Introduction
Reciprocal links form a vital part of any website promotion effort. You have created great content,
or offer a superb product or service -- and now, you want people to know about it.
The Web is only as useful as the sum of its links, as without links it is just a disparate collection
of pages. Links are the glue behind the Web. To ensure that your page has the visibility it deserves,
you will need other sites to point to yours.
What is a reciprocal link?
A reciprocal link is a usually a text link to a site that, somewhere in its pages, carries a similar
text link to your own site.
A reciprocal link is a commitment. This link basically says "The site at the other end of this link
feels that my site is important enough to link to, and I feel that their site is important enough that
I am willing to let visitors leave my site via this link."
A reciprocal link involves an element of trust. Few Webmasters have the time or patience to constantly
monitor the sites that link back to them, so you are trusting the other site to maintain the link on
their site, and not bury it under other information or delete it during a site upgrade.

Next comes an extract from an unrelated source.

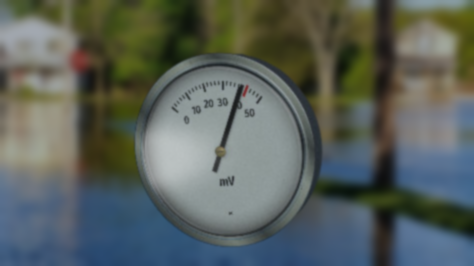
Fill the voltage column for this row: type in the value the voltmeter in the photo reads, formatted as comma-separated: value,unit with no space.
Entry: 40,mV
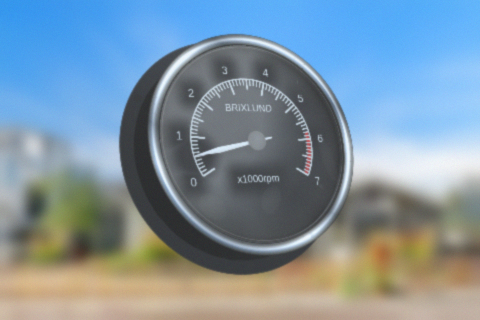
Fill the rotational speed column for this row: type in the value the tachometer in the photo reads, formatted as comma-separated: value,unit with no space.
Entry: 500,rpm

My view is that it is healthy for sites to offer links to competitors.
Offline, people rarely make significant purchases before browsing a few alternatives. So by providing
choice, you are indirectly stimulating people to buy more. And since your link is also on your
competitor's site [these are reciprocal links, remember!] your own sales may see a boost from visitors
coming from the competing site. These are what I would term "equivalent" links.